─── PASSAGE SHOWN

Child protection social workers should “take more risks”

More confidence needs to be placed in child protection social
workers to enable them to take risks, according to new research by
the independent think tank Demos, writes Amy
Taylor.

The research argues that, under the present system, child
protection social workers don’t feel able to take risks so may
potentially miss out on positive outcomes.

“The approach that the system encourages is risk avoidance and
there are times that taking a risk may be better in the long term,”
explained report author Rachael Hetherington using the example of
family intervention work, where a social worker could take a risk
and intervene or decide not to and potentially allow a situation to
escalate.

Hetherington said that making a judgement on when to take a risk
was very difficult and called on the government to build social
workers’ confidence to help them achieve this.

She added that the confidence boost should be accompanied with
more professional autonomy as social workers are currently too
firmly controlled by their management.

──────

PROBLEM 1:
Reproduce the listing lines verbatim, covering the stretch from the line that contains "ONS GAMMA BRONTO" through the line that contains "ENTREPRENEUR".

─── DATA FOR REVIEW

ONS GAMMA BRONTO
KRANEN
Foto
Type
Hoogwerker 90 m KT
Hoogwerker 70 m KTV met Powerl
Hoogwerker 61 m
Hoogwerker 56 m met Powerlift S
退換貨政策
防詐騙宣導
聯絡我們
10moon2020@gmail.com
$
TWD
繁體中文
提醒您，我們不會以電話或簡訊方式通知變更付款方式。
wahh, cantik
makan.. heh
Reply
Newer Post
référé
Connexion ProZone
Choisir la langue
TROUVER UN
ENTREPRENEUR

──────
─── DATA FOR REVIEW

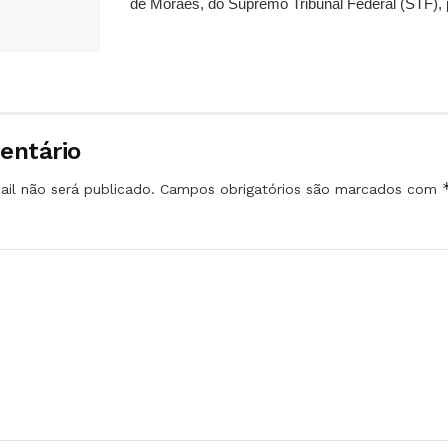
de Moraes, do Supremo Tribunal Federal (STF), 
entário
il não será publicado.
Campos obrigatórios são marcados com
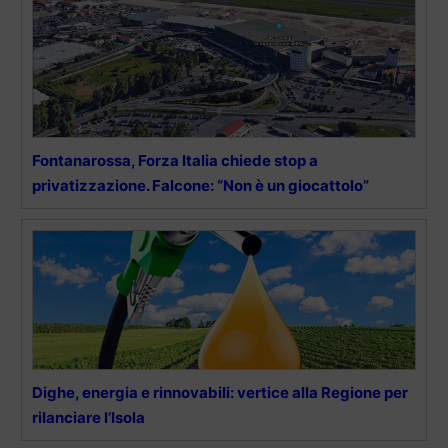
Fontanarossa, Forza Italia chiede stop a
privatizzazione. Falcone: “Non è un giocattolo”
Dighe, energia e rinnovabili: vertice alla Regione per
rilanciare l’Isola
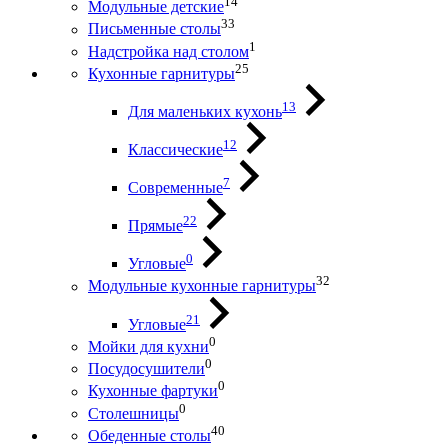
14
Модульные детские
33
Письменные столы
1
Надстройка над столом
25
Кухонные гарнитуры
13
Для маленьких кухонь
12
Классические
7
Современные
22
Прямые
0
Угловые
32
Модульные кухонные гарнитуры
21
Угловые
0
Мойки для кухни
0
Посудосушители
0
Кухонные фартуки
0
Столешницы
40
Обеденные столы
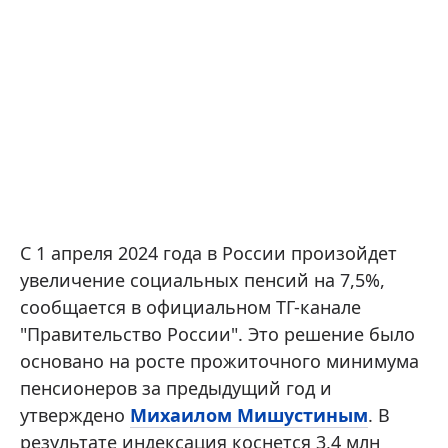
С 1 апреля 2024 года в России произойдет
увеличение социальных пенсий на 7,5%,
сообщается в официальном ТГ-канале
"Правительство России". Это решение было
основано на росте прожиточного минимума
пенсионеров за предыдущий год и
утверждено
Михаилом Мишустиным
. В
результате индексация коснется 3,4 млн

──────

PROBLEM 2:
Extend the passage on risk-taking by child protection social workers, picking up after its final sentence.

EXERCISE ANSWER 1:
ONS GAMMA BRONTO
KRANEN
Foto
Type
Hoogwerker 90 m KT
Hoogwerker 70 m KTV met Powerl
Hoogwerker 61 m
Hoogwerker 56 m met Powerlift S
退換貨政策
防詐騙宣導
聯絡我們
10moon2020@gmail.com
$
TWD
繁體中文
提醒您，我們不會以電話或簡訊方式通知變更付款方式。
wahh, cantik
makan.. heh
Reply
Newer Post
référé
Connexion ProZone
Choisir la langue
TROUVER UN
ENTREPRENEUR

EXERCISE ANSWER 2:
Ian Johnson, director of the British Association of Social
Workers, said he would welcome a move to give social workers more
professional autonomy. “We would like to see more freedom, but of
course with accountability. And accountability to be a creative
professional rather than be someone that does what they are told,”
he said.

The report also calls for social workers to be provided with
non-managerial supervision, arguing that managers are often under
enormous practical pressures which don’t allow them to work through
alternative possibilities for cases.

Hetherington said that instead social workers needed supervisors
who knew what was going on in the area but were able to help them
stand back from their work, understand how their intervention work
in a family was working, and spark off new ideas.

The report also calls for social workers to be based in
multidisciplinary teams in schools, health centres and the
community – a proposal that could sit well with the
development of children’s trusts likely to be backed by the
green paper on children to be published this month.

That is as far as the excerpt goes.